MATTAWA — Looking at the innocent face of Adam Ranger featured on billboards in the area and on social media posts about school bus and driver safety, it is unfathomable to many that the little boy who was taken too soon would have turned 28 on Jan. 12.
It was nearly 23 years ago, on Feb. 11, 2000, that the five-year-old Mattawa boy was fatally struck by a vehicle after its driver did not stop for the flashing lights nor the extended stop arm of the school bus near the Ranger family's home on Highway 17.
Thanks to the efforts of the Let's Remember Adam campaign, led by older brother Pierre Ranger, that young boy's face serves as a reminder to so many motorists who pay extra attention around school buses as their precious cargo embark and disembark at stops. But, Pierre says there is more to do to make sure every child gets home safely.

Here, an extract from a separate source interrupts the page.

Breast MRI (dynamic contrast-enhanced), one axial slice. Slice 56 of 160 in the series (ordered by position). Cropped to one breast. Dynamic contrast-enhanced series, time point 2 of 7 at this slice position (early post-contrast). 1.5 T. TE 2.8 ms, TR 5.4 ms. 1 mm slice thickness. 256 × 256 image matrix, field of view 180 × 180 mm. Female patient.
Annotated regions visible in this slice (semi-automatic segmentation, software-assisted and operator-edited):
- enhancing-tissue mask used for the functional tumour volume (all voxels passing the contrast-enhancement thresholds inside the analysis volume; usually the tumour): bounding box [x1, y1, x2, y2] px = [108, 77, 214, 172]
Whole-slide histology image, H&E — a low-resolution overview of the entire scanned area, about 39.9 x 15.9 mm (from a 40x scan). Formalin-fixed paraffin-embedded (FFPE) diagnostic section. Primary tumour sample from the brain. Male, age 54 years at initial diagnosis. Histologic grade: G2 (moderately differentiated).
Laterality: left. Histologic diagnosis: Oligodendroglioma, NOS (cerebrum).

In memory of Adam, Pierre continues to advocate for school bus safety through the campaign and has made it his life's mission to prevent such a tragedy to afflict another family.

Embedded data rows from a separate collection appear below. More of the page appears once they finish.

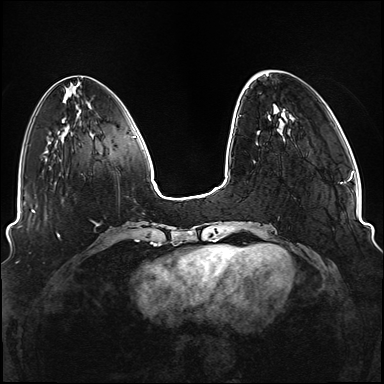
Breast MRI (dynamic contrast-enhanced), one axial slice. Position 33 of 176 along the scan axis. Dynamic contrast-enhanced series, time point 2 of 6 at this slice position (early post-contrast). 1.5 T. TE 2.3 ms, TR 5.2 ms. 1.1 mm slice thickness. 384 × 384 image matrix, field of view 330 × 330 mm. Female patient.
Outlined on this slice (semi-automatic segmentation, software-assisted and operator-edited):
- enhancing-tissue mask used for the functional tumour volume (all voxels passing the contrast-enhancement thresholds inside the analysis volume; usually the tumour): box from (x=236, y=115) to (x=267, y=249) px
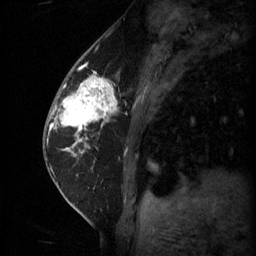
Breast MRI (dynamic contrast-enhanced), one sagittal slice; position 21 of 60 along the scan axis; 3 images stored at this slice position (order not interpretable as contrast timing); 1.5 T; TE 4.2 ms, TR 11 ms; 2 mm slice thickness; 256 × 256 image matrix, field of view 180 × 180 mm. Female patient, age 62 years.
Structures marked on this image (semi-automatic segmentation, software-assisted and operator-edited):
- analysis volume of interest (the breast-tissue region the enhancement analysis was run in; not a lesion): bounding box [x1, y1, x2, y2] px = [55, 72, 121, 135]
- tumour enhancement mask (voxels above the 70 % enhancement threshold inside the analysis volume of interest): [55, 76, 118, 133]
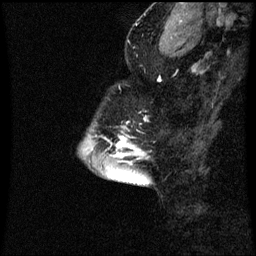
Breast MRI (dynamic contrast-enhanced), one sagittal slice; position 19 of 60 along the scan axis; dynamic contrast-enhanced series, image 2 of 3 at this slice position (ordered by acquisition); 1.5 T; TE 4.2 ms, TR 8.9 ms; 2 mm slice thickness; 256 × 256 image matrix, field of view 200 × 200 mm. Female patient, age 43 years. Case-level facts recorded for this patient, not image findings: setting: breast cancer imaged before/during neoadjuvant chemotherapy; receptor status: HR-positive, HER2-negative.
Outlined on this slice (semi-automatically segmented with operator editing):
- analysis volume of interest (the breast-tissue region the enhancement analysis was run in; not a lesion): bounding box [x1, y1, x2, y2] px = [96, 118, 147, 159]
- tumour enhancement mask (voxels above the 70 % enhancement threshold inside the analysis volume of interest): [118, 118, 147, 155]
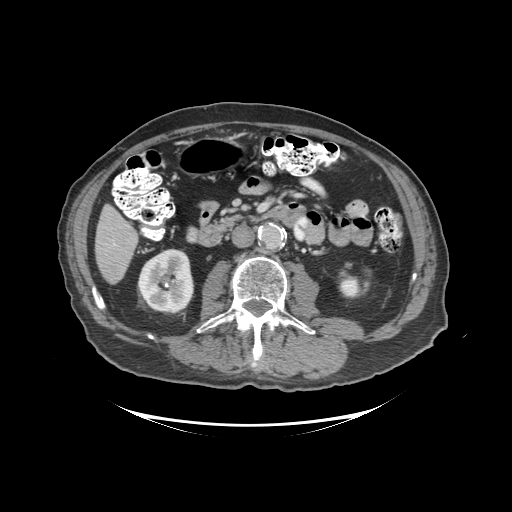
Contrast-enhanced abdominal CT (liver protocol), one axial slice. Position 31 of 99 along the scan axis. Reconstruction kernel STANDARD. 140 kVp. Soft-tissue window (W 400 / L 40 HU). 2.5 mm slice thickness. 512 × 512 image matrix, field of view 460 × 460 mm. Case-level facts recorded for this patient, not image findings: diagnosis: hepatocellular carcinoma (patient treated with transarterial chemoembolisation; whether this scan precedes or follows treatment is not stated here); TNM stage (as recorded): Stage-I; Child-Pugh class: A; tumour differentiation: moderately differentiated; tumour nodularity: uninodular.
Outlined on this slice (semi-automatic segmentation, software-assisted and operator-edited):
- liver parenchyma outside the tumour (the mass and vessels are separate outlines, so this box may not span the whole liver): bounding box [x1, y1, x2, y2] px = [94, 204, 138, 284]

Adam's birthday was observed by his family and members of the organization on Thursday: "We all wonder what kind of young man he would be. This we will never know because someone did not STOP for the school bus and took Adam from us way too soon."
As schools opened in September 2022, there were some notable safety additions to school buses in Ontario. All buses are now mandated to be equipped with the eight-lamp amber-red warning system — meaning there is a new set of amber flashing lights at the top front and back of the school bus.
This move brought the province up to the standard across North America. Ranger and the Let's Remember Adam campaign played a large advocacy role in seeing the changes brought to fruition.
The focus has now shifted as the organization pushes to have another measure — stop-arm safety systems — installed on all school buses in the province.
"The power to have these systems installed is in the hands of the local municipalities, your mayors, and councillors," Ranger told local politicians in 2022. "The City of North Bay needs to make this change and needs to make their school buses safer."
Ranger made a virtual presentation to the previous council and outlined why the city should join the ranks of municipalities — like Mattawa — using stop-arm camera technology to identify those who do not stop for the school bus.
"I'm a huge supporter of anything that's going to make it safer to get children to and from school," stated Ranger then. "I've spent years trying to get drivers to understand the importance of stopping for the school bus with billboards, bumper stickers, and our message. Nothing seemed to work...but making them have to pay for not stopping for the school bus in a faster, more efficient way like these stop-arm cameras can do is a way we can get our message across."
Interested in learning more about the Let's Remember Adam stop-arm camera campaign? Click here.
Jean Souliere, the CEO of BusPatrol joined in on that virtual meeting to expand on Ranger's presentation regarding the technology. Mattawa was the first community in Ontario to have cameras on school buses collecting evidence for police. BusPatrol is free and available to any municipality. It is set up so the companies providing the cameras get their cut from the fines handed out to drivers.
Souliere presented supporting evidence of the effectiveness of the BusPatrol system. He explained offending drivers captured on camera and identified by their licence plates receive a letter with a link included. This link directs the driver to the video footage of the infraction. Presented with this evidence, Souliere said 95 per cent of drivers pay the fines without contesting them. He added, over a five-year period, BusPatrol data shows a 60 per cent reduction in violations.
For the full presentation, click here.
According to studies, there are tens of thousands of instances of drivers not noticing or ignoring the warning lights with stop arms extended every day in Ontario. BusPatrol collects digital evidence in an efficient way that meets the standards police need to secure convictions and hold drivers accountable. The company forms a partnership with the bus consortium, the municipality, and the police service. Souliere said North Bay's inclusion could involve a video processing service operated locally or could tap into a remote service.